Studio Visit: Jean Dubuffet’s “Volcanic Eruptions” in New York City

Alexander Liberman, Jean Dubuffet in 1952 on a working visit to New York City, 1952 (138.1990)

Alexander Liberman, Jean Dubuffet, New York City, 1952 (150.1990)

Alexander Liberman, Jean Dubuffet, New York City, 1952 (145.1990)

Alexander Liberman, Jean Dubuffet, New York City, 1952 (153.1990)

Alexander Liberman, Jean Dubuffet in action, using plastics on wood. Duffet abandoned traditional tools and made movement and speed participate in the creation of his paintings, New York City, 1952 (179.1990)

In November 1951 Jean Dubuffet (1901–1985) lived and worked in New York City for six months.
From the Jean Dubuffet Foundation‘s website:
1901 Jean Dubuffet is born on the 31 July to a wine merchant family in Le Havre.
1942 Decides to devote himself entirely to painting and from now on will not cease to paint.
1951 In November he leaves for New York with Lili where he stays for six months.
1985 Jean Dubuffet dies in Paris on the 12 May.

The origin of pictorial vocations is mysterious and varied.
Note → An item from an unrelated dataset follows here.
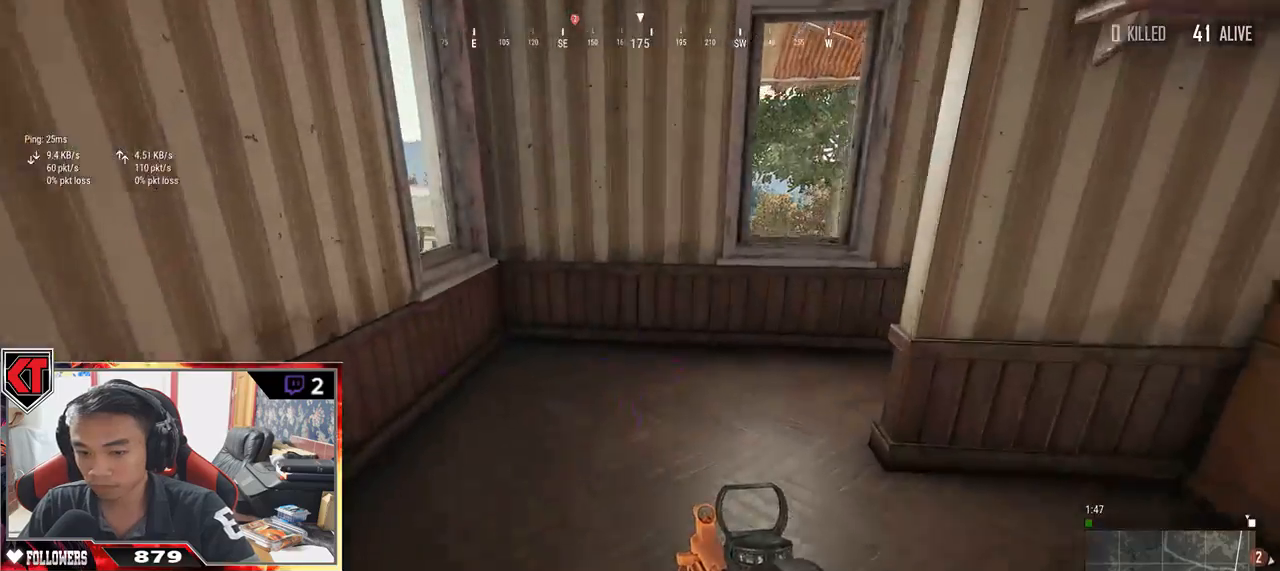
{"keys": ["shift", "w"], "mouse": [], "events": [[50, "shift", "down"]]}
Jean Dubuffet was a wine dealer, then a maker of theatrical masks. He assaults the concept of beauty with the violence of a primitive. A compulsive belief that truth can be found in untrained vision makes him investigate the arts of the innocent – children, savages, madmen, and the unconscious everyday artists who scribble on walls. The outpourings of instinct, however distorted, are the undecoded messages from man’s inner yearnings.
It is hard to penetrate Dubuffet’s shell of self-protection from everyday life; he knowingly shelters his inner dreams. He looks like a being who could have lived untold years ago. With something of a medium’s power Dubuffet links in his art the far-distant past with the unseen – to all but him – future. He has broken more violently with the conventions of traditional easel painting than any painter I have photographed. I watched him throw sand, or gravel, into amorphous mixtures smeared over a plaster board. With a knife, trowel, rag, or his hand, he shaped the lavalike flows of earth color until he finally brought them to a stop. I marveled at the amount of stored-up skill he summoned to fix the fleeting images that seemed to well up like volcanic eruptions.